Segment Start: Records provided
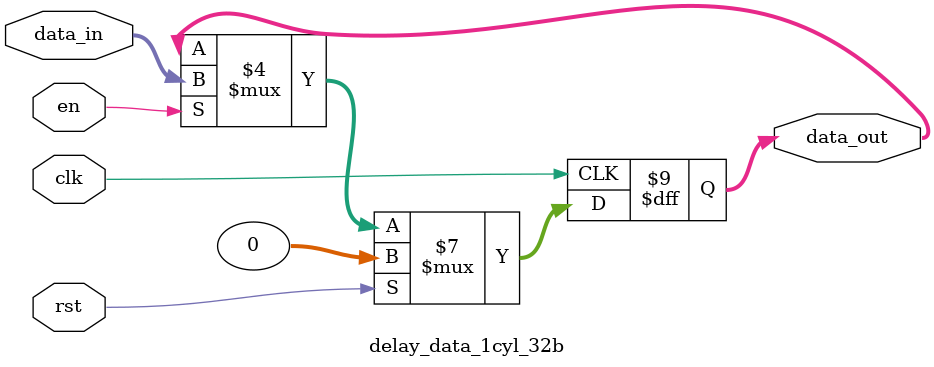
<source format=sv>
`timescale 1ns / 1ps


module delay_data_1cyl(
    input [15:0] data_in,
    input clk,
    input en,
    input rst,
    output reg [15:0] data_out
    );
    
    initial
        data_out <= 0;
    
    always @(posedge clk)
        if(rst)
            data_out <= 0;
        else if(en)
            data_out <= data_in;
        else
            data_out <= data_out;
            
endmodule

module delay_data_1cyl_24b(
    input [23:0] data_in,
    input clk,
    input en,
    input rst,
    output reg [23:0] data_out
    );
    
    initial
        data_out <= 0;
    
    always @(posedge clk)
        if(rst)
            data_out <= 0;
        else if(en)
            data_out <= data_in;
        else
            data_out <= data_out;
            
endmodule

module delay_data_1cyl_32b(
    input [31:0] data_in,
    input clk,
    input en,
    input rst,
    output reg [31:0] data_out
    );
    
    initial
        data_out <= 0;
    
    always @(posedge clk)
        if(rst)
            data_out <= 0;
        else if(en)
            data_out <= data_in;
        else
            data_out <= data_out;
            
endmodule
</source>
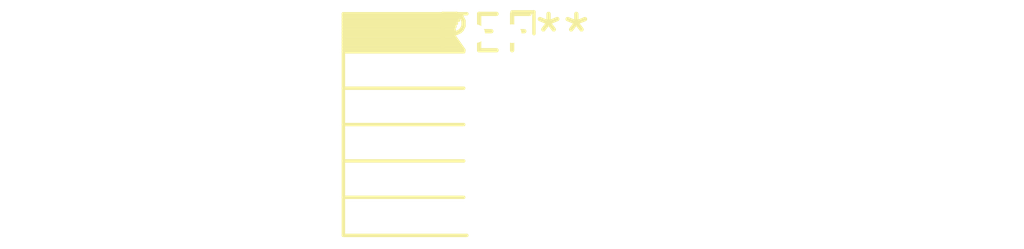
<source format=kicad_pcb>
(kicad_pcb (version 20240108) (generator pcbnew)

  (general
    (thickness 1.6)
  )

  (paper "A4")
  (layers
    (0 "F.Cu" signal)
    (31 "B.Cu" signal)
    (32 "B.Adhes" user "B.Adhesive")
    (33 "F.Adhes" user "F.Adhesive")
    (34 "B.Paste" user)
    (35 "F.Paste" user)
    (36 "B.SilkS" user "B.Silkscreen")
    (37 "F.SilkS" user "F.Silkscreen")
    (38 "B.Mask" user)
    (39 "F.Mask" user)
    (40 "Dwgs.User" user "User.Drawings")
    (41 "Cmts.User" user "User.Comments")
    (42 "Eco1.User" user "User.Eco1")
    (43 "Eco2.User" user "User.Eco2")
    (44 "Edge.Cuts" user)
    (45 "Margin" user)
    (46 "B.CrtYd" user "B.Courtyard")
    (47 "F.CrtYd" user "F.Courtyard")
    (48 "B.Fab" user)
    (49 "F.Fab" user)
    (50 "User.1" user)
    (51 "User.2" user)
    (52 "User.3" user)
    (53 "User.4" user)
    (54 "User.5" user)
    (55 "User.6" user)
    (56 "User.7" user)
    (57 "User.8" user)
    (58 "User.9" user)
  )

  (setup
    (pad_to_mask_clearance 0)
    (pcbplotparams
      (layerselection 0x00010fc_ffffffff)
      (plot_on_all_layers_selection 0x0000000_00000000)
      (disableapertmacros false)
      (usegerberextensions false)
      (usegerberattributes false)
      (usegerberadvancedattributes false)
      (creategerberjobfile false)
      (dashed_line_dash_ratio 12.000000)
      (dashed_line_gap_ratio 3.000000)
      (svgprecision 4)
      (plotframeref false)
      (viasonmask false)
      (mode 1)
      (useauxorigin false)
      (hpglpennumber 1)
      (hpglpenspeed 20)
      (hpglpendiameter 15.000000)
      (dxfpolygonmode false)
      (dxfimperialunits false)
      (dxfusepcbnewfont false)
      (psnegative false)
      (psa4output false)
      (plotreference false)
      (plotvalue false)
      (plotinvisibletext false)
      (sketchpadsonfab false)
      (subtractmaskfromsilk false)
      (outputformat 1)
      (mirror false)
      (drillshape 1)
      (scaleselection 1)
      (outputdirectory "")
    )
  )

  (net 0 "")

  (footprint "PinSocket_2x06_P1.27mm_Horizontal" (layer "F.Cu") (at 0 0))

)

</source>
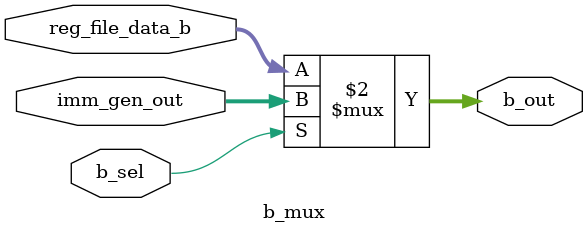
<source format=v>
module b_mux(reg_file_data_b, imm_gen_out, b_sel, b_out);
    input [31:0] reg_file_data_b, imm_gen_out;
    input b_sel;
    output reg [31:0] b_out;

    assign b_out = (!b_sel) ? reg_file_data_b : imm_gen_out;
endmodule
</source>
Segment End: Records provided
> [Problem description] Excluding images, return all of the records above word for word.

> [Exercise solution]
<source format=sv>
`timescale 1ns / 1ps


module delay_data_1cyl(
    input [15:0] data_in,
    input clk,
    input en,
    input rst,
    output reg [15:0] data_out
    );
    
    initial
        data_out <= 0;
    
    always @(posedge clk)
        if(rst)
            data_out <= 0;
        else if(en)
            data_out <= data_in;
        else
            data_out <= data_out;
            
endmodule

module delay_data_1cyl_24b(
    input [23:0] data_in,
    input clk,
    input en,
    input rst,
    output reg [23:0] data_out
    );
    
    initial
        data_out <= 0;
    
    always @(posedge clk)
        if(rst)
            data_out <= 0;
        else if(en)
            data_out <= data_in;
        else
            data_out <= data_out;
            
endmodule

module delay_data_1cyl_32b(
    input [31:0] data_in,
    input clk,
    input en,
    input rst,
    output reg [31:0] data_out
    );
    
    initial
        data_out <= 0;
    
    always @(posedge clk)
        if(rst)
            data_out <= 0;
        else if(en)
            data_out <= data_in;
        else
            data_out <= data_out;
            
endmodule
</source>
<source format=kicad_pcb>
(kicad_pcb (version 20240108) (generator pcbnew)

  (general
    (thickness 1.6)
  )

  (paper "A4")
  (layers
    (0 "F.Cu" signal)
    (31 "B.Cu" signal)
    (32 "B.Adhes" user "B.Adhesive")
    (33 "F.Adhes" user "F.Adhesive")
    (34 "B.Paste" user)
    (35 "F.Paste" user)
    (36 "B.SilkS" user "B.Silkscreen")
    (37 "F.SilkS" user "F.Silkscreen")
    (38 "B.Mask" user)
    (39 "F.Mask" user)
    (40 "Dwgs.User" user "User.Drawings")
    (41 "Cmts.User" user "User.Comments")
    (42 "Eco1.User" user "User.Eco1")
    (43 "Eco2.User" user "User.Eco2")
    (44 "Edge.Cuts" user)
    (45 "Margin" user)
    (46 "B.CrtYd" user "B.Courtyard")
    (47 "F.CrtYd" user "F.Courtyard")
    (48 "B.Fab" user)
    (49 "F.Fab" user)
    (50 "User.1" user)
    (51 "User.2" user)
    (52 "User.3" user)
    (53 "User.4" user)
    (54 "User.5" user)
    (55 "User.6" user)
    (56 "User.7" user)
    (57 "User.8" user)
    (58 "User.9" user)
  )

  (setup
    (pad_to_mask_clearance 0)
    (pcbplotparams
      (layerselection 0x00010fc_ffffffff)
      (plot_on_all_layers_selection 0x0000000_00000000)
      (disableapertmacros false)
      (usegerberextensions false)
      (usegerberattributes false)
      (usegerberadvancedattributes false)
      (creategerberjobfile false)
      (dashed_line_dash_ratio 12.000000)
      (dashed_line_gap_ratio 3.000000)
      (svgprecision 4)
      (plotframeref false)
      (viasonmask false)
      (mode 1)
      (useauxorigin false)
      (hpglpennumber 1)
      (hpglpenspeed 20)
      (hpglpendiameter 15.000000)
      (dxfpolygonmode false)
      (dxfimperialunits false)
      (dxfusepcbnewfont false)
      (psnegative false)
      (psa4output false)
      (plotreference false)
      (plotvalue false)
      (plotinvisibletext false)
      (sketchpadsonfab false)
      (subtractmaskfromsilk false)
      (outputformat 1)
      (mirror false)
      (drillshape 1)
      (scaleselection 1)
      (outputdirectory "")
    )
  )

  (net 0 "")

  (footprint "PinSocket_2x06_P1.27mm_Horizontal" (layer "F.Cu") (at 0 0))

)

</source>
<source format=v>
module b_mux(reg_file_data_b, imm_gen_out, b_sel, b_out);
    input [31:0] reg_file_data_b, imm_gen_out;
    input b_sel;
    output reg [31:0] b_out;

    assign b_out = (!b_sel) ? reg_file_data_b : imm_gen_out;
endmodule
</source>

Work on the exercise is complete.